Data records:
^^^^^^^^^^^^^^^^
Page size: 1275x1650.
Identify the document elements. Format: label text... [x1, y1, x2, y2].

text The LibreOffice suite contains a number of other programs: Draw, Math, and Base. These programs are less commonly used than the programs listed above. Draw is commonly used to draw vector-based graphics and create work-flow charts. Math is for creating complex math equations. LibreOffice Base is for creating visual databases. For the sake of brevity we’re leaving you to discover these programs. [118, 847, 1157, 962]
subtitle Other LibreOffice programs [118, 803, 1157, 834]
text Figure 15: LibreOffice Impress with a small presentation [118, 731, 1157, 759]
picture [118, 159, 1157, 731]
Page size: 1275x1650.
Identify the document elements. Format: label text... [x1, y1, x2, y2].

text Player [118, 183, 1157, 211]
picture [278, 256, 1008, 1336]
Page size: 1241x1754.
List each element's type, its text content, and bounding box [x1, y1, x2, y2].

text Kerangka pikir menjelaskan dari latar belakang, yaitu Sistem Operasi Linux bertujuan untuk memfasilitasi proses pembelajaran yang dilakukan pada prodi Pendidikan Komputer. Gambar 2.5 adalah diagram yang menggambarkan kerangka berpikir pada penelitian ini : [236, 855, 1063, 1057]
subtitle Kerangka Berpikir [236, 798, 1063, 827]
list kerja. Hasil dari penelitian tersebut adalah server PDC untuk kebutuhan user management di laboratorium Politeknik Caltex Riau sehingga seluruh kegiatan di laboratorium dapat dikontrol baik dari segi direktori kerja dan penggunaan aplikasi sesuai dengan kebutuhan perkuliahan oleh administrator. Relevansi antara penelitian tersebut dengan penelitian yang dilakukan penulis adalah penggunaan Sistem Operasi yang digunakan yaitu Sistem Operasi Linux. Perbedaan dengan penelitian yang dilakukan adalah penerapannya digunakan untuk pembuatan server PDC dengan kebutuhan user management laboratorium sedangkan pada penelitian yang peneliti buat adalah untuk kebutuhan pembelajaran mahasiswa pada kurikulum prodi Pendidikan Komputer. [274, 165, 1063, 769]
^^^^^^^^^^^^^^^^
§ PROBLEM TO SOLVE: Rewrite every line of the records above, changing "Page size" to "Canvas size" wherever it appears and leaving everything else as it is.

§ EXPECTED OUTPUT:
Canvas size: 1275x1650.
Identify the document elements. Format: label text... [x1, y1, x2, y2].

text The LibreOffice suite contains a number of other programs: Draw, Math, and Base. These programs are less commonly used than the programs listed above. Draw is commonly used to draw vector-based graphics and create work-flow charts. Math is for creating complex math equations. LibreOffice Base is for creating visual databases. For the sake of brevity we’re leaving you to discover these programs. [118, 847, 1157, 962]
subtitle Other LibreOffice programs [118, 803, 1157, 834]
text Figure 15: LibreOffice Impress with a small presentation [118, 731, 1157, 759]
picture [118, 159, 1157, 731]
Canvas size: 1275x1650.
Identify the document elements. Format: label text... [x1, y1, x2, y2].

text Player [118, 183, 1157, 211]
picture [278, 256, 1008, 1336]
Canvas size: 1241x1754.
List each element's type, its text content, and bounding box [x1, y1, x2, y2].

text Kerangka pikir menjelaskan dari latar belakang, yaitu Sistem Operasi Linux bertujuan untuk memfasilitasi proses pembelajaran yang dilakukan pada prodi Pendidikan Komputer. Gambar 2.5 adalah diagram yang menggambarkan kerangka berpikir pada penelitian ini : [236, 855, 1063, 1057]
subtitle Kerangka Berpikir [236, 798, 1063, 827]
list kerja. Hasil dari penelitian tersebut adalah server PDC untuk kebutuhan user management di laboratorium Politeknik Caltex Riau sehingga seluruh kegiatan di laboratorium dapat dikontrol baik dari segi direktori kerja dan penggunaan aplikasi sesuai dengan kebutuhan perkuliahan oleh administrator. Relevansi antara penelitian tersebut dengan penelitian yang dilakukan penulis adalah penggunaan Sistem Operasi yang digunakan yaitu Sistem Operasi Linux. Perbedaan dengan penelitian yang dilakukan adalah penerapannya digunakan untuk pembuatan server PDC dengan kebutuhan user management laboratorium sedangkan pada penelitian yang peneliti buat adalah untuk kebutuhan pembelajaran mahasiswa pada kurikulum prodi Pendidikan Komputer. [274, 165, 1063, 769]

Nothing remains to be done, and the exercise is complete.